On the third day of deliberations, Baltimore Circuit Judge Barry Williams formally declared a mistrial Wednesday after the jury in the trial of Officer William G. Porter said it was hung on all four counts.
The jury of seven women and five men told Williams that it could not reach a decision in the first of six trials over the death of Freddie Gray, who sustained a fatal spinal injury while in police custody in April. The jury deliberated for nearly 15 hours today, after they previously told the judge Tuesday they were deadlocked.
Porter, 26, had been charged with manslaughter, assault, reckless endangerment and misconduct for his involvement in Gray’s death. He faces up to 25 years in prison. A new retrial date is expected to be set Thursday and Porter will not be present, The Baltimore Sun reported.
Last week, Baltimore Mayor Stephanie Rawlings-Blake told the city to “respect the process,” no matter what the jury decided. She repeated that statement today after a mistrial was declared in a press conference.
“I urge everyone to remember that collectively, our reaction needs to be one of respect for our neighborhoods and for the residents and businesses of our city,” she said.
Gray’s stepfather, Richard Shipley, reads a statement.

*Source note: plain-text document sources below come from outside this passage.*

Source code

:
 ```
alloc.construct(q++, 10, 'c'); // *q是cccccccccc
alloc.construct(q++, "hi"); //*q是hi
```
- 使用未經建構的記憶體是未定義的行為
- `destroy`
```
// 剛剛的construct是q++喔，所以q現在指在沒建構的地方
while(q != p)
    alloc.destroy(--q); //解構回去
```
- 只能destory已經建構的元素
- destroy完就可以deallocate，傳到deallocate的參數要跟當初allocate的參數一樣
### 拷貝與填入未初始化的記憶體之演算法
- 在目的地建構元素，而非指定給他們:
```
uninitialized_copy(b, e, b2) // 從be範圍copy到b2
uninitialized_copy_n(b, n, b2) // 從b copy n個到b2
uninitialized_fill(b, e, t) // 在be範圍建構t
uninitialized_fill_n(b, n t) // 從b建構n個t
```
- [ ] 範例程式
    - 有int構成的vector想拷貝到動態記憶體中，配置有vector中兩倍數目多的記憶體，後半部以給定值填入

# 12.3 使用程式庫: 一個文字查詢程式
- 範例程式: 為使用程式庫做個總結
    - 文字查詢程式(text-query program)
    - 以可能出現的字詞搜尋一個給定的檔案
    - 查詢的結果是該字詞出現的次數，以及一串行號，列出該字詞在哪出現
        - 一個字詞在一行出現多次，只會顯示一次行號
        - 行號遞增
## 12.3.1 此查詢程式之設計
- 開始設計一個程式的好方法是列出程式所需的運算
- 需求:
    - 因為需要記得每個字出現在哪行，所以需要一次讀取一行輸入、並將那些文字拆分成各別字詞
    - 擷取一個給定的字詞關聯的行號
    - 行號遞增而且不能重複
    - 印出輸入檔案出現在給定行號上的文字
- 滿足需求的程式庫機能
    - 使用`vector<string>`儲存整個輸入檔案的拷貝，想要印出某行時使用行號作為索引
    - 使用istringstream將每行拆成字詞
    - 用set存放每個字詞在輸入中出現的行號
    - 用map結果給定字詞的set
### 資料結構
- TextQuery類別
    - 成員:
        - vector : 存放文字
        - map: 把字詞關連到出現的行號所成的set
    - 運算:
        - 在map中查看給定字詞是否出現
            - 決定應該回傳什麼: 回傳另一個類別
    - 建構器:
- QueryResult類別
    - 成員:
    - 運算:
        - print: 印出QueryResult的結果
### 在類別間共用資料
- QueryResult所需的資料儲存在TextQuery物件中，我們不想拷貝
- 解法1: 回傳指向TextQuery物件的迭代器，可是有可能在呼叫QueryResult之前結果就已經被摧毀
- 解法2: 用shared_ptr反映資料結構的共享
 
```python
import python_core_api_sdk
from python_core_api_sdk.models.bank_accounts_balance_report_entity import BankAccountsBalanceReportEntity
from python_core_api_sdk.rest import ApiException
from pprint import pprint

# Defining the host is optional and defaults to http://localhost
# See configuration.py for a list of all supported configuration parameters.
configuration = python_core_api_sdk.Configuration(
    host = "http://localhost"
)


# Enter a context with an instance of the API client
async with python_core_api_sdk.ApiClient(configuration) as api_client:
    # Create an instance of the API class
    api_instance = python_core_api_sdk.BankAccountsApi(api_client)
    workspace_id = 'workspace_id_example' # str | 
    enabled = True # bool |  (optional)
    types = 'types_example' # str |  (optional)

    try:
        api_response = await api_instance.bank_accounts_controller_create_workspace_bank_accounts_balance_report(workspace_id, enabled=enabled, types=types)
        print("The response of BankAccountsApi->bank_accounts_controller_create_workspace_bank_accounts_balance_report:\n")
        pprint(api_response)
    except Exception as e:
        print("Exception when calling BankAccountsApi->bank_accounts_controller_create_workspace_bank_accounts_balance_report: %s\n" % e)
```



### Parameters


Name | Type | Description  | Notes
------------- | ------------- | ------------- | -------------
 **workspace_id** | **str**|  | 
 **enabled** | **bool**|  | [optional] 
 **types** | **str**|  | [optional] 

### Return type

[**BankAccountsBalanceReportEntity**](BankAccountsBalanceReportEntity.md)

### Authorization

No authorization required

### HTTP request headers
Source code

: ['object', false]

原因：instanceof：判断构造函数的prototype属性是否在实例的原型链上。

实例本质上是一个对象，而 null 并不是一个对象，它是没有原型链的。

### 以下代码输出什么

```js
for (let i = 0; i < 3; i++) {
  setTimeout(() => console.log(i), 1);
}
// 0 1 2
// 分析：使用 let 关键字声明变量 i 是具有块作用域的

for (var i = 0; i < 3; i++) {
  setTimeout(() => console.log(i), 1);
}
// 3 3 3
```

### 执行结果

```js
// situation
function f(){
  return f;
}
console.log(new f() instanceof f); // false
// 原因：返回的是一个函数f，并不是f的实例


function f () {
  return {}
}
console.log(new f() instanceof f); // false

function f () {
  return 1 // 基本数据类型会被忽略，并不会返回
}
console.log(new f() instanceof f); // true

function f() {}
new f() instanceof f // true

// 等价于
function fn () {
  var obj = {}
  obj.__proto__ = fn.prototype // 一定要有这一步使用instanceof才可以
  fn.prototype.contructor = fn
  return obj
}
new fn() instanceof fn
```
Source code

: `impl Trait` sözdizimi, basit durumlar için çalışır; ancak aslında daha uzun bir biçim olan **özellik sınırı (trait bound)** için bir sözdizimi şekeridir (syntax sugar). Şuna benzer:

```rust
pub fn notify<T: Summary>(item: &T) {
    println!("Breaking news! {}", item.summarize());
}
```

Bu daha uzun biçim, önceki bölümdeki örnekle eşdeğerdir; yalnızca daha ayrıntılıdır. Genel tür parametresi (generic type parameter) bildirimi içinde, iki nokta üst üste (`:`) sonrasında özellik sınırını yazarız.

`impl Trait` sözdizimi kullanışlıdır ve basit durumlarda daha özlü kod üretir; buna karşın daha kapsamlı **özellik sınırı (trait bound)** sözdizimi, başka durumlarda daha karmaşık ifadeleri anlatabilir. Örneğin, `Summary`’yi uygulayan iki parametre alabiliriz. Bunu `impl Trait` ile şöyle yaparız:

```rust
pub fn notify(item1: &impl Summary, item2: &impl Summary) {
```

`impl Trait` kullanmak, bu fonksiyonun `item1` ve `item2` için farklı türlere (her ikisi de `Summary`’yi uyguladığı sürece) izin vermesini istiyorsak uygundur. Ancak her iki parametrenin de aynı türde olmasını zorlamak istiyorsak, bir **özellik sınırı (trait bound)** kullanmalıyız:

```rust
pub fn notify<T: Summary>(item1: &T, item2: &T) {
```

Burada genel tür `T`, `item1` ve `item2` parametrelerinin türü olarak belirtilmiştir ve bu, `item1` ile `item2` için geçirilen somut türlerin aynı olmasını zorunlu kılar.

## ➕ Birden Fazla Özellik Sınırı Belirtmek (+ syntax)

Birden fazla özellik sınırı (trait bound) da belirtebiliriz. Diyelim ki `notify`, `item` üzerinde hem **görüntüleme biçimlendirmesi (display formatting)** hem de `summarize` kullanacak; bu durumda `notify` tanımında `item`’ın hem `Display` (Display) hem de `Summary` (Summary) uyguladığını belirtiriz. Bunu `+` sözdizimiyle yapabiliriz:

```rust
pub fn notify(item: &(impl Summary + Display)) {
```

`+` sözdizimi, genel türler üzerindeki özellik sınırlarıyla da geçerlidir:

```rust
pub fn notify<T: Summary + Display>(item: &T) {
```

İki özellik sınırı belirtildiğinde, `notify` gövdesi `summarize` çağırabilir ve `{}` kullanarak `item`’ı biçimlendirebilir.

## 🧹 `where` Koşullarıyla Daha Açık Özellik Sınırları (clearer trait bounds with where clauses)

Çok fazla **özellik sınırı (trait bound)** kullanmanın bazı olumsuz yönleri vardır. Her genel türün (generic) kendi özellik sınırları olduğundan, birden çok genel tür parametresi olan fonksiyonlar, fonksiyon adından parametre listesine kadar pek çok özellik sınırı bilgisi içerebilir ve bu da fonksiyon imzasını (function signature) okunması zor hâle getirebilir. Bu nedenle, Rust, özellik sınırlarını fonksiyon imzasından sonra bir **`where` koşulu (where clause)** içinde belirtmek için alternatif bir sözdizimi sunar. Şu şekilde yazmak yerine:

Bracing for further unrest following a verdict in this case, Rawlings-Blake said she activated the city’s emergency operations center Monday “out of an abundance of caution.”
Police commissioner Kevin Davis urged protesters to remain peaceful. “Those protesters who are lawfully assembled will find that our police department respects them,” he said.
Porter is the first of six police officers to go to court after Maryland’s state attorney Marilyn Mosby filed criminal charges against the officers in May. She accused them of failing, multiple times, to get the handcuffed Gray medical attention after he suffered a spinal injury in the back of a police van during the 45-minute ride to the station. Gray died a week later from the injury. All six officers have pleaded not guilty.
Prosecutors said Porter should have buckled Gray into his seat and radioed in a request for a medic, similar assessments Mosby made when she announced, after reviewing an independent autopsy report and eyewitness accounts, that the state ruled Gray’s death a homicide. Prosecutors said these decisions turned the van into a “casket on wheels.”
Porter’s defense attorneys said it was the van’s driver — and not Porter — who was supposed to buckle Gray into a seat belt.
When Porter took the stand in his own defense last week, he said Gray “was unable to give me any reason for any kind of medical emergency” before he arrived at the station critically injured.
Gray’s death sparked weeks of unrest in the city, despite repeated calls for calm by his mother and community leaders.